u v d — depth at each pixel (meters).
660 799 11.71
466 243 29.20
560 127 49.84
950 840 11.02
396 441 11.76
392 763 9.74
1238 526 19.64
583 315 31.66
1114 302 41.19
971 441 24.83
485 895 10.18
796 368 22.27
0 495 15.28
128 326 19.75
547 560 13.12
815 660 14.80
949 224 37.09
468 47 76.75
------------------------------------------------
# Exercise details:
Reproduce exactly, with nothing added, the lines from the one that contains "950 840 11.02" to the end of the data.

# Answer box:
950 840 11.02
396 441 11.76
392 763 9.74
1238 526 19.64
583 315 31.66
1114 302 41.19
971 441 24.83
485 895 10.18
796 368 22.27
0 495 15.28
128 326 19.75
547 560 13.12
815 660 14.80
949 224 37.09
468 47 76.75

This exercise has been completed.